Someone very important to me has died unexpectedly. Harris Mills was a veteran of two of the bloodiest battles of the Pacific during World War II, Guadalcanal and the under-reported battle for the tiny island of Peleliu. The reason I bring Sergeant Mills up in a public way, however, is not merely because he was important to me or because he was a witness to important and terrifying historical events, but rather because thinking back upon his epic life (which went right on being epic after the war) is stewing up thoughts about the importance of stories, something bigger even than the grief of an important passing.

Perhaps I'm overreaching, but I really don't think so: isn't story how people weave the fabric of shared identity and cultural memory? Harris Mills was, with his enormous voice and animated Memphis style, a natural storyteller.

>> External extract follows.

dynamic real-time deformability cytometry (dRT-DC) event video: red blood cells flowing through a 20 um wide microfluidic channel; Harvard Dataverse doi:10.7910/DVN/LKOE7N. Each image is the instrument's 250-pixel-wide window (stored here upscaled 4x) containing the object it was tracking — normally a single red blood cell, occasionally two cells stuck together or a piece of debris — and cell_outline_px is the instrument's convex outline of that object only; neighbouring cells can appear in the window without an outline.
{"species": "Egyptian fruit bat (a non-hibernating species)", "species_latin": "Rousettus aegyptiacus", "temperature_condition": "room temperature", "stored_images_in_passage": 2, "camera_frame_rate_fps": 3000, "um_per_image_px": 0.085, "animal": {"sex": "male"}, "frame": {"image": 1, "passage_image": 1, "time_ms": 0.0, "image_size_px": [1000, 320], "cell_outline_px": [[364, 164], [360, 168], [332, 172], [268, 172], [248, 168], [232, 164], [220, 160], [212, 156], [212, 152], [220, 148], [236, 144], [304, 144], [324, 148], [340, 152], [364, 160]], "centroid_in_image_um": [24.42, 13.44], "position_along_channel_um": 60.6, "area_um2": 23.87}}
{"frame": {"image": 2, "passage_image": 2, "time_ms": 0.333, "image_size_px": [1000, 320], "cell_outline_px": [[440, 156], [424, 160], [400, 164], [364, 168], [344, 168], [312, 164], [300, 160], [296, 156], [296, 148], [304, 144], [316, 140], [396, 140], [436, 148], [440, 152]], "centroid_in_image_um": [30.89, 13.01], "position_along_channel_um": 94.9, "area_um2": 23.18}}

Sitting on his back porch by the hummingbird feeder, I heard him render stories large and small, from dodging Japanese bombers on Guadalcanal to winding up a German rocket scientist post-war who wanted to know how to cook a carp (Harris' intentionally longwinded description of the cooking method involved tacking the fish to a board, baking for one hour, then eating the board).

I'm reminded of the very fine short piece by Jorge Luis Borges called "The Witness," about the last Anglo-Saxon taking his memory of the old Saxon world with him. What is lost when we lose those firsthand stories? Every year we lose more people who witnessed World War II up close.

That's in part why I've been on a quest to save some of Harris' stories from oblivion, and thank God I succeeded in saving some of them. I've got a couple of hours' worth recorded, and some of it I've set to music, not for some by-now quixotic notion of musical fortune, but because it's powerful stuff that prompted response. So I'm happy to say you can experience some of this fine man's narrative power even now that he has left us. Here's my Myspace where you can hear him talk about sheltering from Japanese bombers ("Droppin' Bombs") and being surprised by a Japanese marine while hunting for post-battle souvenirs on Guadalcanal ("Coconut Grove").

The last time I saw him, we took this picture in front of Graceland. Harris Mills will certainly be missed.

The Witness

by Jorge Luis Borges

translated by Mildred Boyer

In a stable that stands almost within the shadow of the new stone church a gray-eyed, gray-bearded man, stretched out amid the odors of the animals, humbly seeks death as one seeks for sleep. The day, faithful to vast secret laws, little by little shifts and mingles the shadows in the humble nook. Outside are the plowed fields and a deep ditch clogged with dead leaves and an occasional wolf track in the black earth at the edge of the forest. The man sleeps and dreams, forgotten. The angelus awakens him. By now the sound of the bells is one of the habits of evening in the kingdoms of England. But this man, as a child, saw the face of Woden, the holy dread and exultation, the rude wooden idol weighed down with Roman coins and heavy vestments, the sacrifice of horses, dogs, and prisoners. Before dawn he will die, and in him will die, never to return, the last eye-witness of those pagan rites; the world will be a little poorer when this Saxon dies.

Events far-reaching enough to people all space, whose end is nonetheless tolled when one man dies, may cause us wonder. But something, or an infinite number of things, dies in every death, unless the universe is possessed of a memory, as the theosophists have supposed.

In the course of time there was a day that closed the last eyes to see Christ. The battle of Junin and the love of Helen each died with the death of some one man. What will die with me when I die, what pitiful or perishable form will the world lose? The voice of Macedonio Fernandez? The image of a roan horse on the vacant lot at Serrano and Charcas? A bar of sulphur in the drawer of a mahogany desk?